Angry man to woman: They just had to get fucking married two days before fucking Christmas!

–Century 21

Overheard by: Amina

Dejected guy, slumping on stairs: Will you marry me?

–11th St & b/w University Place & Broadway

Overheard by: Alex Bailey

Guy on phone: She already said yes, so I don't have to get her a ring, right? (pause) Well, why do I have to get her a ring if she already said yes?

–18th St & 1st Ave

Overheard by: Jessica Bergin

Middle aged man: So all you gotta do is pick up a gray squirrel holding an acorn, squeeze his belly, and hear him make real squirrel chatter.

–92nd & Lexington

Latina girl on cell: Chill the fuck out! Groundhog Day isn't till like June or some shit!

–PETCO, Union Square

Overheard by: Max

Girl: I tried a lot of things before I started kicking small animals.

–15th St & 6th Ave

Overheard by: Rijita

20-something guy to another: They cost a lot but they live forever. If you get a group of like 20 elephants, you're invincible.

–1 Train

Female student: But how else would you transport the elephant?
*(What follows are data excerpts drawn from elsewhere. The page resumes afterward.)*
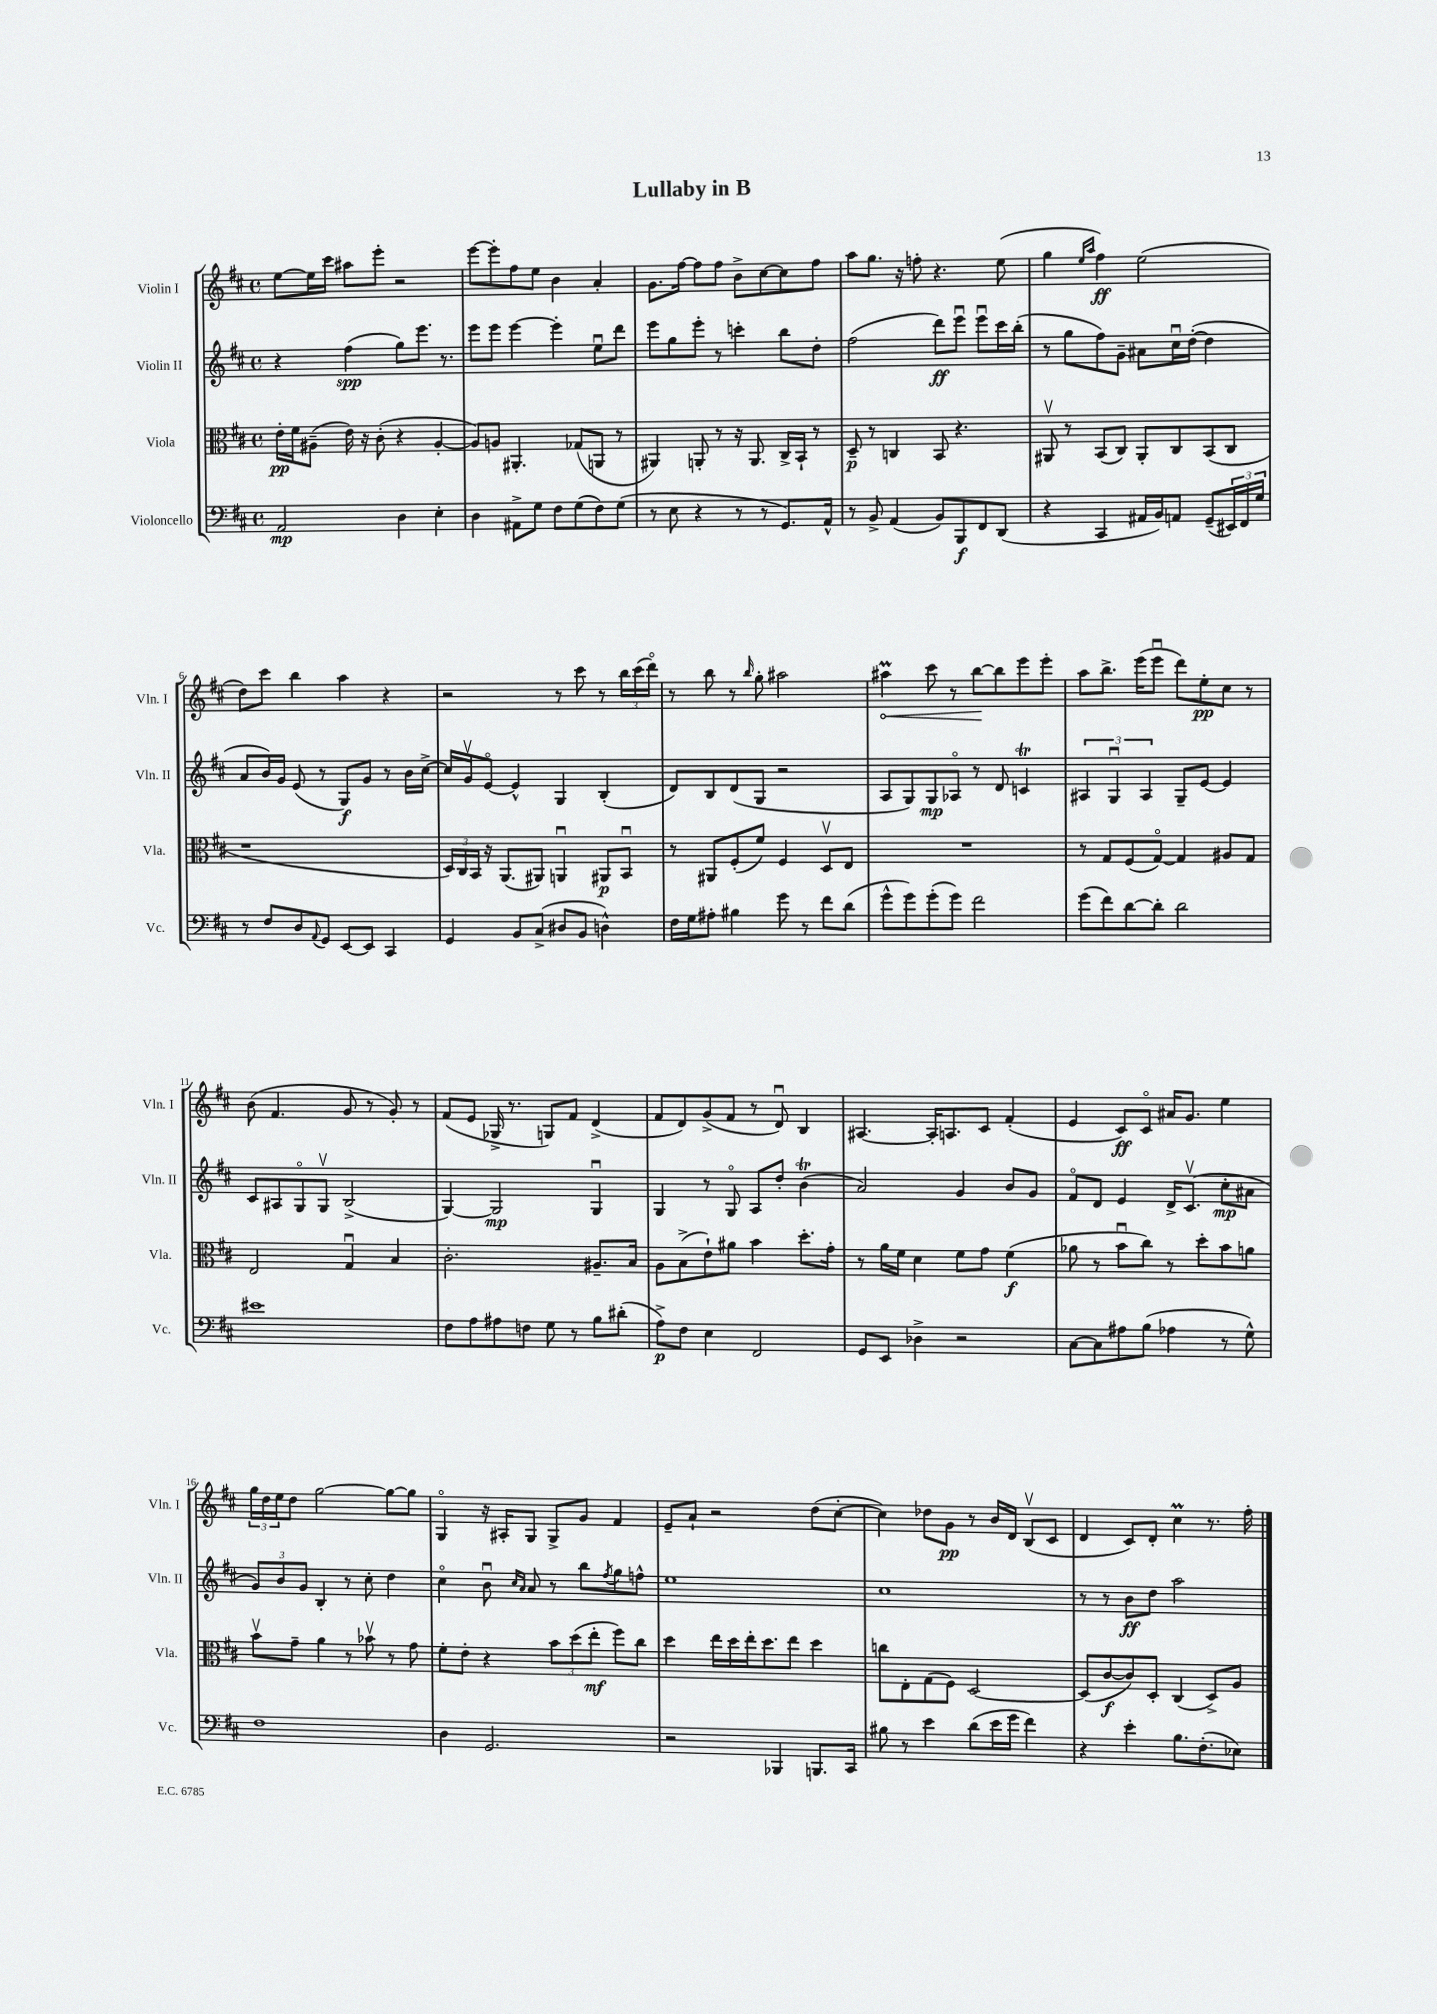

**kern	**kern	**kern	**kern
*staff4	*staff3	*staff2	*staff1
*clefF4	*clefC3	*clefG2	*clefG2
*k[f#c#]	*k[f#c#]	*k[f#c#]	*k[f#c#]
*M4/4	*M4/4	*M4/4	*M4/4
*met(c)	*met(c)	*met(c)	*met(c)
2AA	16e'	4r	[8ee
.	16f#	.	.
.	(8A#~	.	16ee]
.	.	.	16ccc#
.	16e)	(4ff#	8aa#
.	16r	.	.
.	(8c#'	.	8eee'
4D	4r	8gg)	2r
.	.	8.eee	.
4E'	[4A#'	.	.
.	.	8.r	.
=	=	=	=
4D	8A#])	8eee	[8eee
.	8A	8eee	8eee']
8AA#^	4.AA#'	[4eee	8ff#
8G	.	.	8ee
8F#	.	4eee']	4b
(8G	(8G-	.	.
8F#)	8AA	8eeu	4a'
(8G	8r	8ddd	.
=	=	=	=
8r	4AA#)	8eee	8.g
8E	.	8gg	.
.	.	.	[16ff#
4r	8AA'	8eee'	8ff#]
.	8r	8r	8ff#
8r	16r	4ccc'	8b^
.	8.AA	.	.
8r	.	.	[8cc#
8.GG)	16C#^	8bb	8cc#]
.	16BB`	.	.
.	8r	8dd'	8ff#
16AA^^	.	.	.
=	=	=	=
8r	8D~	(2ff#	8aa
8BB^	8r	.	8.gg
(4AA	4C	.	.
.	.	.	16r
.	.	.	8ff'
8BB)	8BB	8ddd)	4.r
8BBB	4.r	8eeeu	.
8FF#	.	8eeeu	.
(8DD	.	16ccc#	(8ee
.	.	(16bb'	.
=	=	=	=
4r	8AA#v	8r	4gg
.	8r	8gg	.
.	.	.	16qqee
.	.	.	16qqaa
4CC#	(8BB	8ff#)	4ff#)
.	8C#)	8g~	.
16AA#	8AA#'	8a#	(2ee
16BB)	.	.	.
8AA	8C#	16cc#u	.
.	.	([16dd'	.
(8GG~	(8BB	4dd]	.
24EE#)	8C#	.	.
24FF#	.	.	.
24G	.	.	.
=	=	=	=
8r	1r	8a	8dd)
8F#	.	16b)	8ccc#
.	.	16g	.
8D	.	(8e	4bb
8qqAA	.	.	.
8GG	.	8r	.
[8EE	.	8G)	4aa
8EE]	.	8g	.
4CC#	.	8r	4r
.	.	16b	.
.	.	[16cc#^	.
=	=	=	=
4GG	24D)	16cc#]	2r
.	24C#	.	.
.	.	16gv	.
.	24BB	.	.
.	16r	[8eo	.
.	(8.AA	.	.
8BB	.	4e^^]	.
(8C#^	8AA#)	.	.
8D#	4AAu	4G	8r
8BB	.	.	8ccc#
4D^^)	8AA#	(4B'	8r
.	8BBu	.	24bb
.	.	.	(24ccc#
.	.	.	24dddo)
=	=	=	=
16F#	8r	8d)	8r
16G	.	.	.
8A#'	8AA#	8B	8bb
4B#	(8F#'	(8d	8r
.	.	.	16qqbb
.	8f#)	8G	8gg'
8g	4F#	2r	2aa#
8r	.	.	.
8f#	8Dv	.	.
(8d	8E	.	.
=	=	=	=
8g^^	1r	8A	4aa#
8g)	.	8G)	.
(8g'	.	8G	8ccc#
8g)	.	8A-o	8r
2f#	.	8r	[8bb
.	.	8d	8bb]
.	.	4c	8eee
.	.	.	8eee'
=	=	=	=
(8g	8r	6A#	8aa
8f#)	8G	.	8.bb^
.	.	6Gu	.
[8d	(8F#	.	.
.	.	.	(16eee
.	.	6A#	.
8d']	[8Go)	.	8eeeu
2d	4G]	8G~	8ddd)
.	.	[8e	8ee'
.	8A#	4e]	8cc#
.	8G	.	8r
=	=	=	=
1e#	2E	8c#	(8b
.	.	8A#	4.f#
.	.	8Go	.
.	.	8Gv	.
.	4Gu	(2B^	8g
.	.	.	8r
.	4B	.	8g')
.	.	.	8r
=	=	=	=
8F#	2.c#'	[4G)	(8f#
8A	.	.	8e
8A#	.	2G]	16G-^
.	.	.	8.r
8F	.	.	.
8G	.	.	8G)
8r	.	.	8f#
8B	8.A#~	4Gu	(4d^
(8d#'	.	.	.
.	16B	.	.
=	=	=	=
8A^)	8A	4G	8f#
8F#	(8B^	.	8d)
4E	8e`)	8r	(8g^
.	8a#	8Go	8f#
2FF#	4b	8A	8r
.	.	8dd'	8du)
.	8.dd'	(4b	4B
.	16g'	.	.
=	=	=	=
8GG	8r	2a)	[4.A#
8EE	16a	.	.
.	16f#	.	.
4D-^	4d	.	.
.	.	.	16A#']
.	.	.	8.A
2r	8f#	4g	.
.	8g	.	8c#
.	(4f#	8b	(4f#'
.	.	8g	.
=	=	=	=
[8C#	8a-	8f#o	4e
8C#]	8r	8d	.
8A#	8bu	4e	8c#)
(8B	8cc#)	.	8c#o
4A-	8r	16d^	16a#
.	.	(8.c#v	8.g
.	8dd'	.	.
8r	8b	8cc#'	4ee
8G^^)	8a	8a#	.
=	=	=	=
1F#	8bv	12g)	24gg
.	.	.	24dd
.	.	12b	24ee
.	8g~	.	8dd
.	.	12g	.
.	4a	4B'	[2gg
.	8r	8r	.
.	8b-v	8cc#'	.
.	8r	4dd	8gg_
.	8g	.	8gg]
=	=	=	=
4D	8f#'	4cc#o	4Go
.	8e'	.	.
2.GG	4r	8bu	16r
.	.	.	16A#'
.	.	16qqcc#	.
.	.	16qqa	.
.	.	8a	8G
.	12b	8r	8G^
.	(12dd	.	.
.	.	8bb	8g
.	12ee'	.	.
.	.	8qff#	.
.	8ff#)	8gg	4f#
.	8cc#	8ff^^	.
=	=	=	=
2r	4dd	1ee	8e~
.	.	.	8a`
.	16ee	.	2r
.	16dd	.	.
.	16ee'	.	.
.	8.dd	.	.
4BBB-	.	.	.
.	8ee	.	.
8.BBB	4dd	.	(8dd
.	.	.	[8cc#'
16CC#	.	.	.
=	=	=	=
8B#	8cc	1cc#	4cc#])
8r	8E'	.	.
4e	(8G	.	8dd-
.	8F#)	.	8g
(8d	[2D	.	8r
16e	.	.	16b
16g	.	.	16d
4f#)	.	.	(8Bv
.	.	.	8c#
=	=	=	=
4r	(8D]	8r	4d
.	[8c#	8r	.
4e'	8c#])	8b	8c#)
.	8D'	8dd	8d'
8.B	(4C#	2aa	4cc#
(8.F#'	.	.	.
.	8D^)	.	8.r
8E-)	8A	.	.
.	.	.	16ff#'
==	==	==	==
*-	*-	*-	*-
–34th St b/w Park & Madison Ave

Eight-year-old boy, running hellbent through playground, to friend: I could tell you about Archelon, the largest evolved turtle, but there isn't time.

–Riverdale

Overheard by: Someone else's mom

Guy on cell: It was kind of like sexually penetrating cows…

–E 55th St

Overheard by: TiffanyLyn

Barista: Basically someone bought a coffee Friday, came back Monday and said it's cold. Um, yeah. It's three days later.
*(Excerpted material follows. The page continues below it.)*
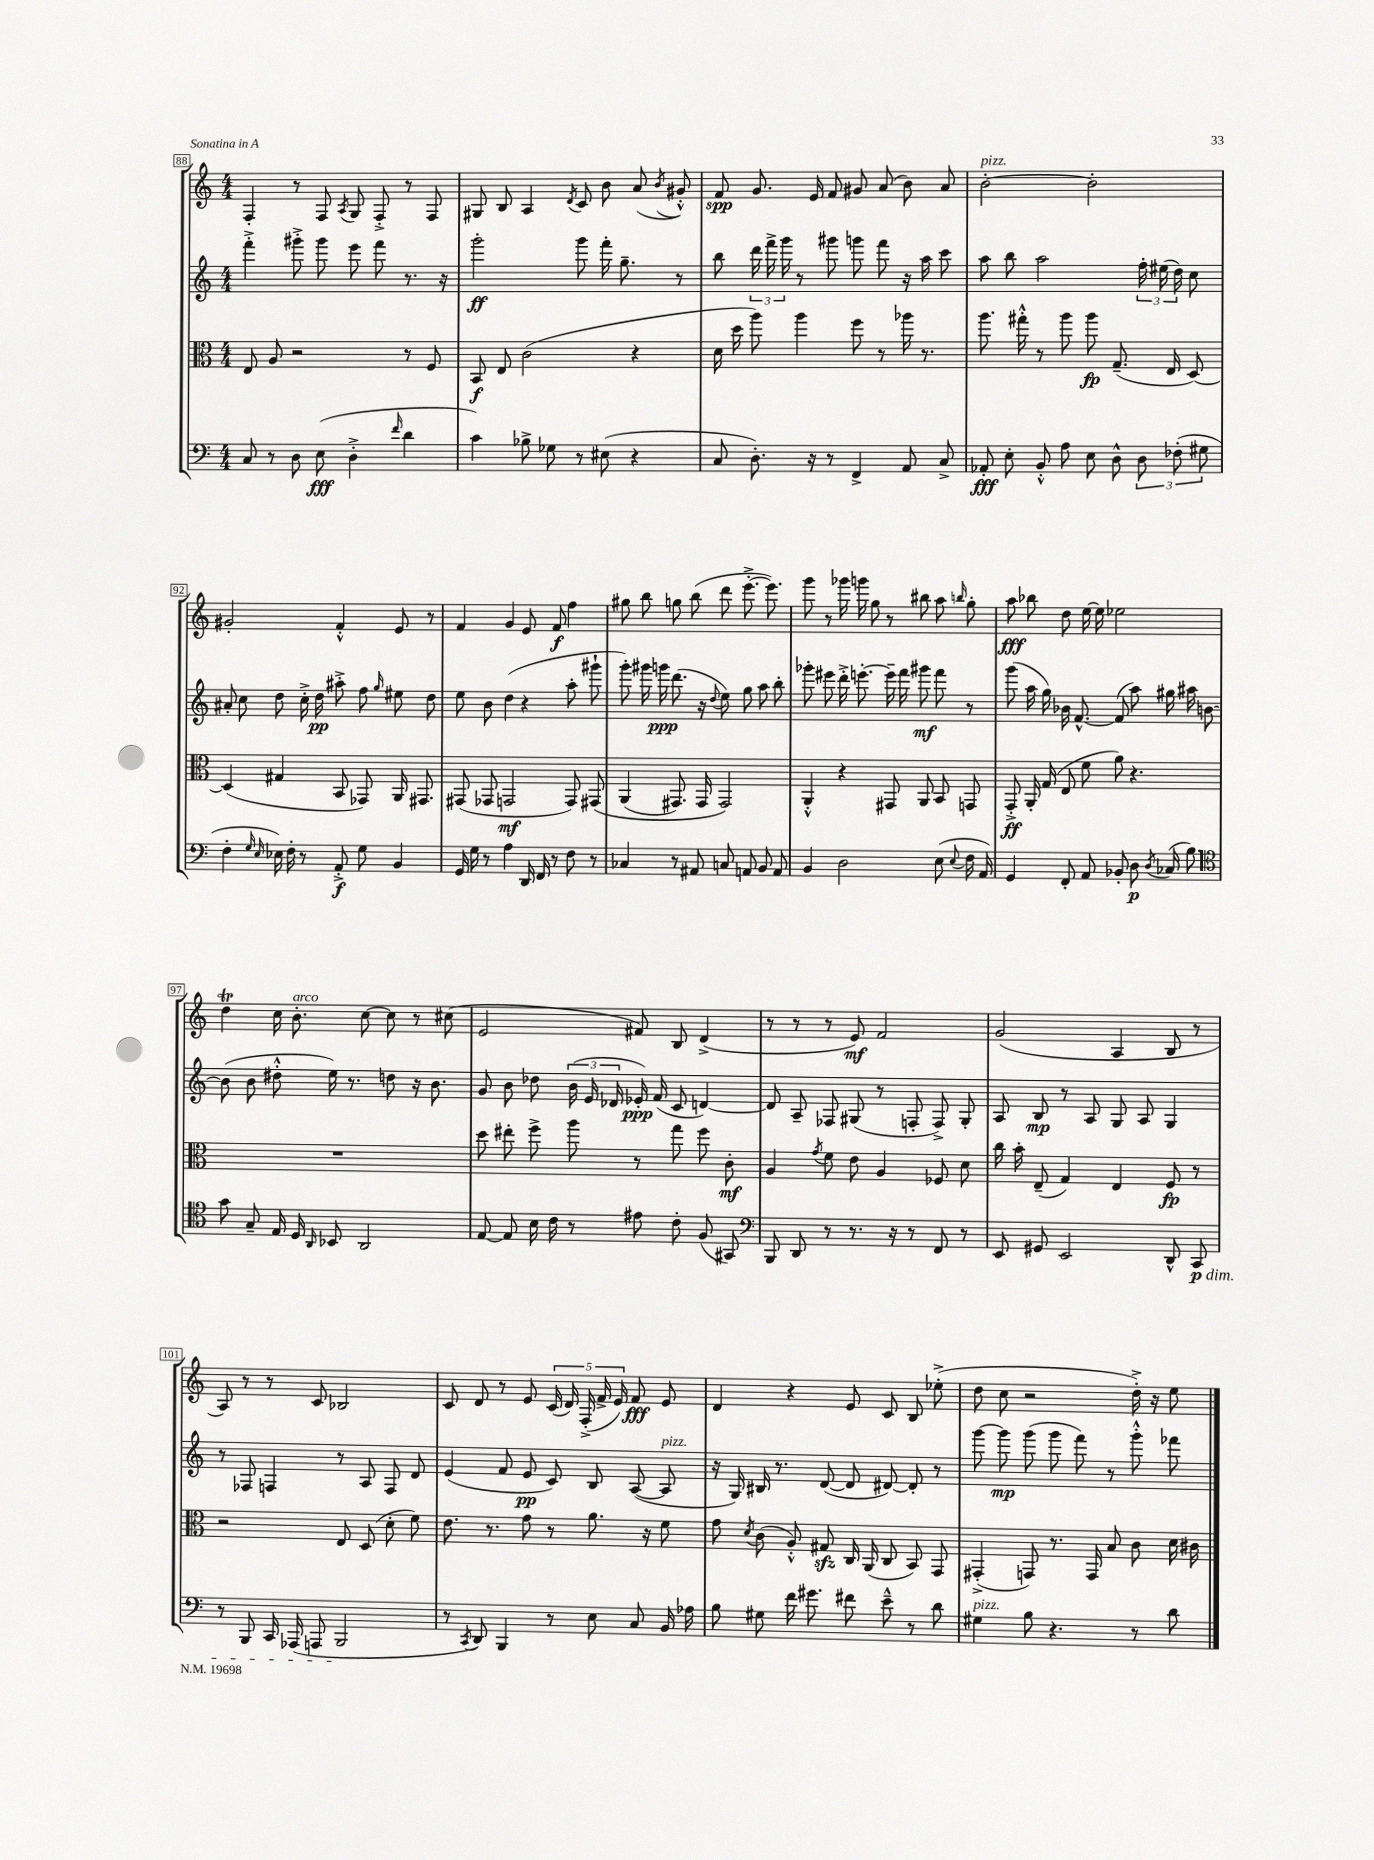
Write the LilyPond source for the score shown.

–Starbucks, Canal & Broadway

Overheard by: Kaitlen

Woman, walking out of Starbucks empty-handed: Well, at least now we know where we can get coffee. You know, in the morning?

–Starbucks, Times Square

Overheard by: David Landfair

NYU student to coffee cart man: Can I get a venti-large coffee?

–Greene St & Washington Place, The Village

Overheard by: Jane

Male coworker: I was just going to turn water into coffee, like they do in the bible.

–Broadway

Hyper five-year-old to mom: Hey look, Starbucks. Let's go to Starbucks. Starbucks! Coffee, coffee, coffee, coffee, coffee, coffee!

–Astor Place

Overheard by: Juxie

Mother to hysterical baby in stroller: What do you want, huh? Coffee and a cigarette?

–Outside Bloomingdale's

Overheard by: kteezy

Woman: Shut up! Do you want to end up alone eating a bologna sandwich in the drunk tank?

–Ave A & 10th

Overheard by: Kira

Coworker to office: I love meatloaf. I would wear it on my head like a hat.

–6th Ave

Overheard by: The Secret Newsbunny

Woman getting in cab: Fatty Magoo! I'm going to eat the shit out of some ribs!

–24th & 7th Ave

NYU boy to friends: Wait! I'm looking at the wrong site…there's all different kinds of sausages.

–Kimmel Center, NYU

Overheard by: lollin.

Hobo: I don't like beef, I don't like chicken, I don't like ribs…I like pussy!

–Lower East Side

Overheard by: J J

Conductor: Everyone please step aside at the next stop and make room for fresh meat.